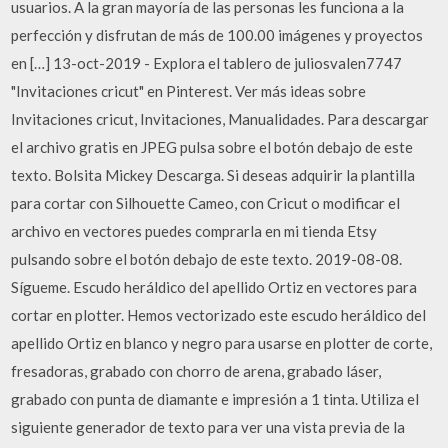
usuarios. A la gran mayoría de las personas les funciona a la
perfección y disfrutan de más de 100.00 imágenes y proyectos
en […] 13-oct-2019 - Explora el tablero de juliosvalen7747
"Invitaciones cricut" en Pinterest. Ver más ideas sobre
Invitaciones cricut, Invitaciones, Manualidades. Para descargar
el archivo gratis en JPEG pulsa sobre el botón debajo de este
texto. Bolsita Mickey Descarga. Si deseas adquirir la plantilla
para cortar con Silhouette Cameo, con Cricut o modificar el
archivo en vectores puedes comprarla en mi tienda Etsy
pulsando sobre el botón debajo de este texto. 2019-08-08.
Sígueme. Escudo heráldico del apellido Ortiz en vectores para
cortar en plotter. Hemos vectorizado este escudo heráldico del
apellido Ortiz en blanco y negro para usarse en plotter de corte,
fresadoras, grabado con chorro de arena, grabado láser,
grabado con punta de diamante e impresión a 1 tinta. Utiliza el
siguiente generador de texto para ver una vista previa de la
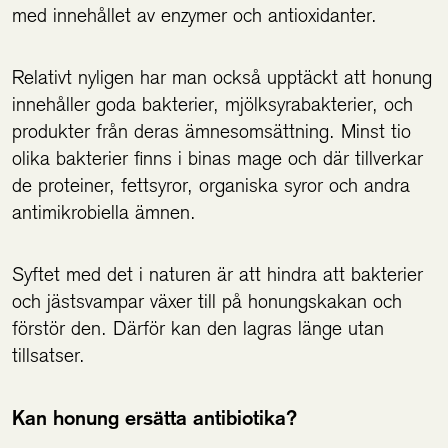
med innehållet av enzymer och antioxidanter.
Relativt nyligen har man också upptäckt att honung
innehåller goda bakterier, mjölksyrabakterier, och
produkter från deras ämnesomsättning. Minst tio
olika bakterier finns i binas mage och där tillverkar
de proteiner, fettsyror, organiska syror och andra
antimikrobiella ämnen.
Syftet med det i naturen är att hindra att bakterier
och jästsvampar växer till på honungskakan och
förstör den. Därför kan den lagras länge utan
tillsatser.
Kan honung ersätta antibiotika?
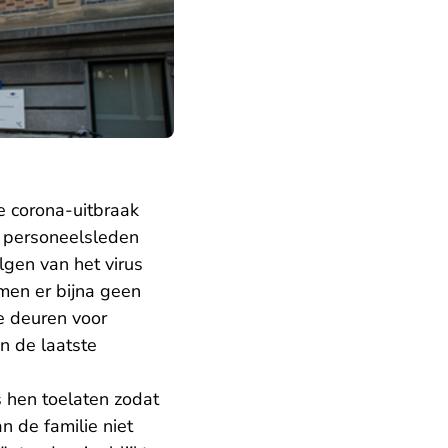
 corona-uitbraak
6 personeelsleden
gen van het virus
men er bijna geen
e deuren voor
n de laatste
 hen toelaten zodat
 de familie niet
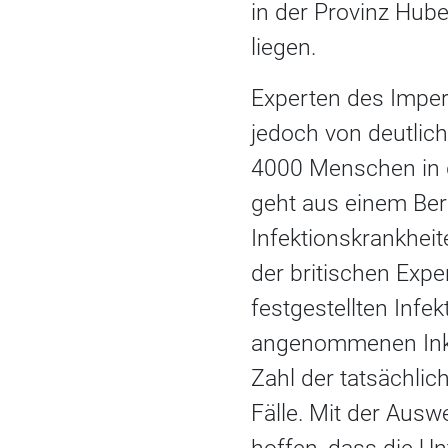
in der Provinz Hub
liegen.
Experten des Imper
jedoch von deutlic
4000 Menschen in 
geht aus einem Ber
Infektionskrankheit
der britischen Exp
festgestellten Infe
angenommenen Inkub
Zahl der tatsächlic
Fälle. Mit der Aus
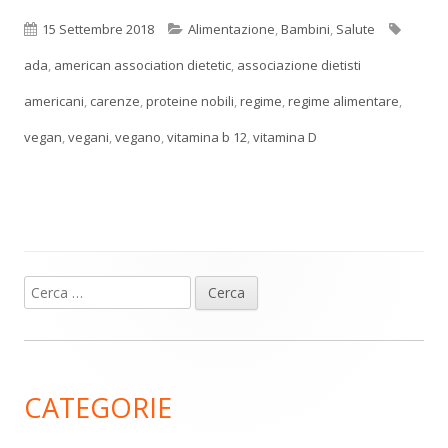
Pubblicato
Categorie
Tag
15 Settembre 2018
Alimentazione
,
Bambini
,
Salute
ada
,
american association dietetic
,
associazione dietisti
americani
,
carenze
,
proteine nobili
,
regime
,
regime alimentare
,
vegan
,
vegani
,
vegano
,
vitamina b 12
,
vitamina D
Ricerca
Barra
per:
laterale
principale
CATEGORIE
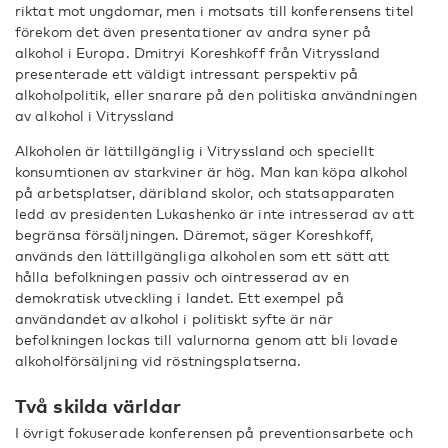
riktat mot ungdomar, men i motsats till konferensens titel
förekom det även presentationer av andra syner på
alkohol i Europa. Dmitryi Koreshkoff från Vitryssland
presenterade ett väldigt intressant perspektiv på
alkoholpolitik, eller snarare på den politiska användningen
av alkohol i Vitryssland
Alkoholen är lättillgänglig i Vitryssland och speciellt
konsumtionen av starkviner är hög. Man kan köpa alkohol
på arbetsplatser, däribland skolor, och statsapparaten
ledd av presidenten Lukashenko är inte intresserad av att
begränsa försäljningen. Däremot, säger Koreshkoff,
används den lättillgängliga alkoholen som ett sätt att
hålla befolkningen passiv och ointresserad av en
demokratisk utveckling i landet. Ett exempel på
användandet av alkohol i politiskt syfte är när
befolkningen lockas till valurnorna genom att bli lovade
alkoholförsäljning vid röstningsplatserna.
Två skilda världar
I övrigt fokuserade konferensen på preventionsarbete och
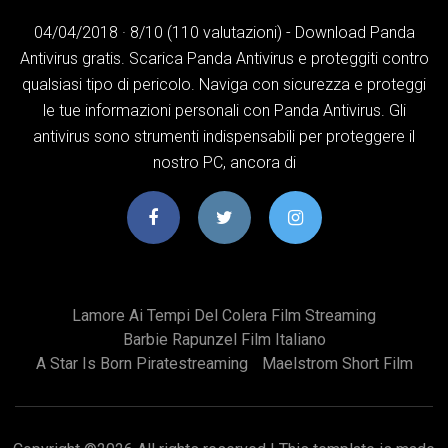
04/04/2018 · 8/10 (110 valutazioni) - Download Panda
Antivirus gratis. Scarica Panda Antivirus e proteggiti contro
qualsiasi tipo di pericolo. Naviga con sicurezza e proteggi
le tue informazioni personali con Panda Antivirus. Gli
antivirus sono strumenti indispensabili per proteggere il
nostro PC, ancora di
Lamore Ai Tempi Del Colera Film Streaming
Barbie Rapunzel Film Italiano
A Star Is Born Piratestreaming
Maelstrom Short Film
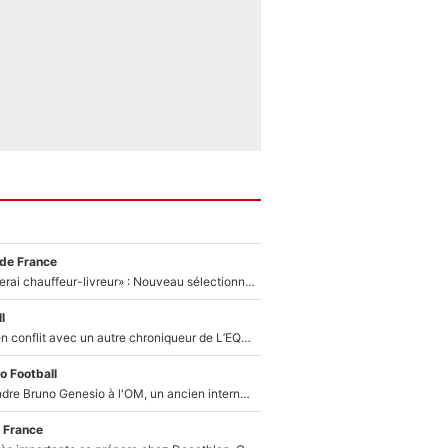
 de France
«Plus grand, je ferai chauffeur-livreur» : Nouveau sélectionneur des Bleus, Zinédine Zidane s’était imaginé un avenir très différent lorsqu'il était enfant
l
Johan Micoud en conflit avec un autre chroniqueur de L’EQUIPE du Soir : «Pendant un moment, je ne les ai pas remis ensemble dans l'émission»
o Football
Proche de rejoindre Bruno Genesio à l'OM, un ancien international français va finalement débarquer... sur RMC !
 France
☆ ☆ ☆ ☆
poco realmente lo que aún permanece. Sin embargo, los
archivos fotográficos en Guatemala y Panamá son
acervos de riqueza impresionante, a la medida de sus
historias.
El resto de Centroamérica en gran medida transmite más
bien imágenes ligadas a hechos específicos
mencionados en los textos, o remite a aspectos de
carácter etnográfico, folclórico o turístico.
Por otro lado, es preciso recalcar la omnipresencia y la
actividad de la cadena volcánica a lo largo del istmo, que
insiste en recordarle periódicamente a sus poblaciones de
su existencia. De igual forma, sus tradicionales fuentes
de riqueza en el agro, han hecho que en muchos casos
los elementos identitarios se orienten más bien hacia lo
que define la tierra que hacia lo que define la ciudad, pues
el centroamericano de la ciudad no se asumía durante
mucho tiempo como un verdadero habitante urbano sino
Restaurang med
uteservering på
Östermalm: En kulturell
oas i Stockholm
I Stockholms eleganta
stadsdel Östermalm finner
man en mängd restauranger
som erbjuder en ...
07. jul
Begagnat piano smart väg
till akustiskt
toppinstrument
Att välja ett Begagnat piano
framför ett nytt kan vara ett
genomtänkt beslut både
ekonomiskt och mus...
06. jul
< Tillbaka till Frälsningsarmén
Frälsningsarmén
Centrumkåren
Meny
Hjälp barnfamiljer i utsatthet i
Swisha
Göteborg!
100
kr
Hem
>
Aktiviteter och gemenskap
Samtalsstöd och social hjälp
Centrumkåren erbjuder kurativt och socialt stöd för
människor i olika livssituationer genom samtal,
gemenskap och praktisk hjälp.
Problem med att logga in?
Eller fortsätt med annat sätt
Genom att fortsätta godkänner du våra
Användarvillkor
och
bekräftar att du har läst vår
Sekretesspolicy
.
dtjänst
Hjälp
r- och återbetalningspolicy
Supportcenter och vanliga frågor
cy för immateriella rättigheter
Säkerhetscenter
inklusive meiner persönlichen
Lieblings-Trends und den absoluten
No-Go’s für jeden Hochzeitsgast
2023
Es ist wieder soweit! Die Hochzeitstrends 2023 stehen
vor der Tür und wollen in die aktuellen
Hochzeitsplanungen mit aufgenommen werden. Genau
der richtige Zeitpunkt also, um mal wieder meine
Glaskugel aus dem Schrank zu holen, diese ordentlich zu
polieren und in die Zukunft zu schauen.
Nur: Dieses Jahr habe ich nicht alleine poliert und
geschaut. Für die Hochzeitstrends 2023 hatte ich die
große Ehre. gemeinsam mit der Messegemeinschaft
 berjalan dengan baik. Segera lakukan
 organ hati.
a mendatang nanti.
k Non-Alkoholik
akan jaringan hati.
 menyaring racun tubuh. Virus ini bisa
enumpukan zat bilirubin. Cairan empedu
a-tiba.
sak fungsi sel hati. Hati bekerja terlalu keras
☆ ☆ ☆ ☆
#### [ACTIVITY]
Write out, word for word, the stretch of entries that begins at the line with "usuarios. A la" and ends at the line with "med innehållet av enzymer och antioxidanter.". Pictures do not belong in it.

#### [ANSWER AREA]
usuarios. A la gran mayoría de las personas les funciona a la
perfección y disfrutan de más de 100.00 imágenes y proyectos
en […] 13-oct-2019 - Explora el tablero de juliosvalen7747
"Invitaciones cricut" en Pinterest. Ver más ideas sobre
Invitaciones cricut, Invitaciones, Manualidades. Para descargar
el archivo gratis en JPEG pulsa sobre el botón debajo de este
texto. Bolsita Mickey Descarga. Si deseas adquirir la plantilla
para cortar con Silhouette Cameo, con Cricut o modificar el
archivo en vectores puedes comprarla en mi tienda Etsy
pulsando sobre el botón debajo de este texto. 2019-08-08.
Sígueme. Escudo heráldico del apellido Ortiz en vectores para
cortar en plotter. Hemos vectorizado este escudo heráldico del
apellido Ortiz en blanco y negro para usarse en plotter de corte,
fresadoras, grabado con chorro de arena, grabado láser,
grabado con punta de diamante e impresión a 1 tinta. Utiliza el
siguiente generador de texto para ver una vista previa de la
med innehållet av enzymer och antioxidanter.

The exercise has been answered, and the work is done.